--- Dataset content Enclosed Below ---

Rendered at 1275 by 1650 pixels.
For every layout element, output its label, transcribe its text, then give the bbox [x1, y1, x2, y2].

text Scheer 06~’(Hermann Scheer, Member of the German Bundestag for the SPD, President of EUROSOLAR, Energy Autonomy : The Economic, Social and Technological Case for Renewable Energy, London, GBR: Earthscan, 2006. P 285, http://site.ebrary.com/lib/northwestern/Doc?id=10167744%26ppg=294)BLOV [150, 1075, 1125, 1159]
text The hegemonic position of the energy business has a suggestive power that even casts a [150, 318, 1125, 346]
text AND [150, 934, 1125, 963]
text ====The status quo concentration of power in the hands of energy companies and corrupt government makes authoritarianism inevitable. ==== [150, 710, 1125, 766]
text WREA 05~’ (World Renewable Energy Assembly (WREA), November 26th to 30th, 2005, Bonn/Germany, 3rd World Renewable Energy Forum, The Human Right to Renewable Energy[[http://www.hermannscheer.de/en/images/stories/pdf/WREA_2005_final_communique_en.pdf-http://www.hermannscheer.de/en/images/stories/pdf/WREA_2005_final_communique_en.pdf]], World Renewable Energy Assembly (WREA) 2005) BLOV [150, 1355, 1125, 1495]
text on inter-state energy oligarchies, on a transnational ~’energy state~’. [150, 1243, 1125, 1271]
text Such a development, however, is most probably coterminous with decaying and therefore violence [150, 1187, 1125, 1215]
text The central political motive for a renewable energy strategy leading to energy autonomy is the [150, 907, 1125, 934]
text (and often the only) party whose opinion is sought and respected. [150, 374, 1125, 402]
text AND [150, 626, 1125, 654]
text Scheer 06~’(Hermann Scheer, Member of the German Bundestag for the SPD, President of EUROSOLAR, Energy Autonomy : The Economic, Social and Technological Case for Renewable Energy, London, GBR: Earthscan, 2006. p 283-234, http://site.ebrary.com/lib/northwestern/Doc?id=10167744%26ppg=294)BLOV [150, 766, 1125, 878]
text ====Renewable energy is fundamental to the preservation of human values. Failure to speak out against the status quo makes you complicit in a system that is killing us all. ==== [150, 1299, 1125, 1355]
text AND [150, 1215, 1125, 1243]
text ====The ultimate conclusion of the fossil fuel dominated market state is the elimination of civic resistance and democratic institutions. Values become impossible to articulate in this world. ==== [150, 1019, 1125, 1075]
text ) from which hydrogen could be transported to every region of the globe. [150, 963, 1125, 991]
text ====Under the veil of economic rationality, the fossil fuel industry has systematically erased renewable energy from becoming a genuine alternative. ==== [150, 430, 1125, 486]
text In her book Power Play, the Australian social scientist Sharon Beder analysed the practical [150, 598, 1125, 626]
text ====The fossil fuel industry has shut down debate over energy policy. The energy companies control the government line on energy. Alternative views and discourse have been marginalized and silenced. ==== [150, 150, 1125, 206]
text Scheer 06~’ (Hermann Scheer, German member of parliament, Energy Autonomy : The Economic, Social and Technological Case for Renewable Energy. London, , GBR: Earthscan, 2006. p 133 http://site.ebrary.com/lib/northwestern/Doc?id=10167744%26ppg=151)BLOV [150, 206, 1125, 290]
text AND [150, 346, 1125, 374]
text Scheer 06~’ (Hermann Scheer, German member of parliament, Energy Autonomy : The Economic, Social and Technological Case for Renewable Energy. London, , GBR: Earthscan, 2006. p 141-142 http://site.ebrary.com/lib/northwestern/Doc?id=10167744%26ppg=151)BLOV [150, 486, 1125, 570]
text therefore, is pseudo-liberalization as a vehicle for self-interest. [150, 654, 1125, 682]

--- End of Enclosed Dataset content ---

**Problem details:**
If a line of the material contains the word "every", pick it out and copy it.

**Response to this exercise:**
For every layout element, output its label, transcribe its text, then give the bbox [x1, y1, x2, y2].
text ) from which hydrogen could be transported to every region of the globe. [150, 963, 1125, 991]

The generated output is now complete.